Re: [PATCH v2 2/5] Introducing qpw_lock() and per-cpu queue & flush work

From: Leonardo Bras

Date: Tue Mar 10 2026 - 20:21:04 EST

On Mon, Mar 09, 2026 at 11:14:23AM +0100, Vlastimil Babka (SUSE) wrote:
> On 3/8/26 19:00, Leonardo Bras wrote:
> > On Tue, Mar 03, 2026 at 01:02:13PM -0300, Marcelo Tosatti wrote:
> >> On Tue, Mar 03, 2026 at 01:03:36PM +0100, Vlastimil Babka (SUSE) wrote:
> >> > On 3/2/26 16:49, Marcelo Tosatti wrote:
> >> > > +#define local_qpw_lock(lock) \
> >> > > + do { \
> >> > > + if (static_branch_maybe(CONFIG_QPW_DEFAULT, &qpw_sl)) { \
> >> > > + migrate_disable(); \
> >> >
> >> > Have you considered using migrate_disable() on PREEMPT_RT and
> >> > preempt_disable() on !PREEMPT_RT since it's cheaper? It's what the pcp
> >> > locking in mm/page_alloc.c does, for that reason. It should reduce the
> >> > overhead with qpw=1 on !PREEMPT_RT.
> >>
> >> migrate_disable:
> >> Patched kernel, CONFIG_QPW=y, qpw=1: 192 cycles
> >>
> >> preempt_disable:
> >> [ 65.497223] kmalloc_bench: Avg cycles per kmalloc: 184 cycles
> >>
> >> I tried it before, but it was crashing for some reason which i didnt
> >> look into (perhaps PREEMPT_RT was enabled).
> >>
> >> Will change this for the next iteration, thanks.
> >>
> >
> > Hi all,
> >
> > That made me remember that rt spinlock already uses migrate_disable and
> > non-rt spinlocks already have preempt_disable()
> >
> > Maybe it's actually worth adding a local_spin_lock() in spinlock{,_rt}.c
> > whichy would get the per-cpu variable inside the preempt/migrate_disable
> > area, and making use of it in qpw code. That way we avoid nesting
> > migtrate_disable or preempt_disable, and further reducing impact.
>
> That would be nice indeed. But since the nested disable/enable cost should
> be low, and the spinlock code rather complicated, it might be tough to sell.
> It would be also great to have those trylocks inline on all arches.

Fair enough.
I will take a look in spinlock code later, maybe we can have one in qpw
code that can be used internally without impacting other users.

>
> > The alternative is to not have migrate/preempt disable here and actually
> > trust the ones inside the locking primitives. Is there a chance of
> > contention, but I don't remember being able to detect it.
>
> So then we could pick the lock on one cpu but then get migrated and actually
> lock it on another cpu. Is contention the only possible downside of this, or
> could it lead to subtle bugs depending on the particular user? The paths
> that don't flush stuff on remote cpus but expect working with the local
> cpu's structure in a fastpath might get broken. I'd be wary of this.

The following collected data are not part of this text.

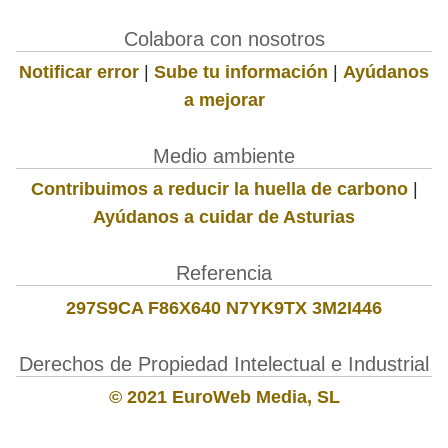
Colabora con nosotros
Notificar error
|
Sube tu información
|
Ayúdanos
a mejorar
Medio ambiente
Contribuimos a reducir la huella de carbono
|
Ayúdanos a cuidar de Asturias
Referencia
297S9CA F86X640 N7YK9TX 3M2I446
Derechos de Propiedad Intelectual e Industrial
© 2021 EuroWeb Media, SL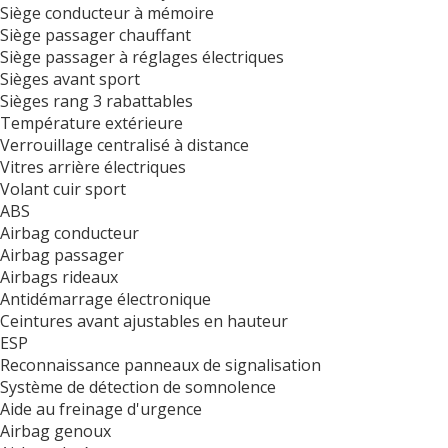
Siège conducteur à mémoire
Siège passager chauffant
Siège passager à réglages électriques
Sièges avant sport
Sièges rang 3 rabattables
Température extérieure
Verrouillage centralisé à distance
Vitres arrière électriques
Volant cuir sport
ABS
Airbag conducteur
Airbag passager
Airbags rideaux
Antidémarrage électronique
Ceintures avant ajustables en hauteur
ESP
Reconnaissance panneaux de signalisation
Système de détection de somnolence
Aide au freinage d'urgence
Airbag genoux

Yeah, that's right. Contention could be really bad for realtime, as rare as
it may happen.

And you are right in potential bugs: for user functions that operate on
local per-cpu data (this_cpu_read/write) it would be expensive to have a
per_cpu_read/write(), so IIRC Marcelo did not convert that in functions
that always run in local_cpu. If the cpu migrates before getting the lock,
we will safely operate remotelly on that cpu data, but any this_cpu_*() in
the function will operate in local cpu instead of remote cpu.

So you and Marcelo are correct: we can't have migrate/preempt happening
during the routine, which means we need them before we get the cpu.

Thanks!
Leo